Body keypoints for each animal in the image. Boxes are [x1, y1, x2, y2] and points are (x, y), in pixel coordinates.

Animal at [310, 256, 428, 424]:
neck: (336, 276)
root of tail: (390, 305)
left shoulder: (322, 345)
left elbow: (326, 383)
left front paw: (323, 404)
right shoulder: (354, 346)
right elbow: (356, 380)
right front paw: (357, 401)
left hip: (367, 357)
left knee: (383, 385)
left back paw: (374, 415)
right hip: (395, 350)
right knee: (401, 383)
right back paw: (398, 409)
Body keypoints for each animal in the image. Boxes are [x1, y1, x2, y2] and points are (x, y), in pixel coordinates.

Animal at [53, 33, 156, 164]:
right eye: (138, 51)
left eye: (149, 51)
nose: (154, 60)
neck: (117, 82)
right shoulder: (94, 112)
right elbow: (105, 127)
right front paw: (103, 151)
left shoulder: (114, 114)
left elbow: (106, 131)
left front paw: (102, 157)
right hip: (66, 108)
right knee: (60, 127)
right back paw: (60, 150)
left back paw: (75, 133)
---
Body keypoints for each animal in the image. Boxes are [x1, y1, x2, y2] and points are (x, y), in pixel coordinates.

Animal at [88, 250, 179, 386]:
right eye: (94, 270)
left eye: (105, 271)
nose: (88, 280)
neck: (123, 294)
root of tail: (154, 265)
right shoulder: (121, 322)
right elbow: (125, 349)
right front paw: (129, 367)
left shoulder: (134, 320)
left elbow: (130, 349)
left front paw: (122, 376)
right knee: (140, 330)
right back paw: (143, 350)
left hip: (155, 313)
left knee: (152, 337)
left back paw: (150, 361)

Problem to work on.
Please give an exact copy of the lines above, beginning with the line containing "right eye: (138, 51)" and running through the line containing "left back paw: (75, 133)", and of no other lines.

Output below.
right eye: (138, 51)
left eye: (149, 51)
nose: (154, 60)
neck: (117, 82)
right shoulder: (94, 112)
right elbow: (105, 127)
right front paw: (103, 151)
left shoulder: (114, 114)
left elbow: (106, 131)
left front paw: (102, 157)
right hip: (66, 108)
right knee: (60, 127)
right back paw: (60, 150)
left back paw: (75, 133)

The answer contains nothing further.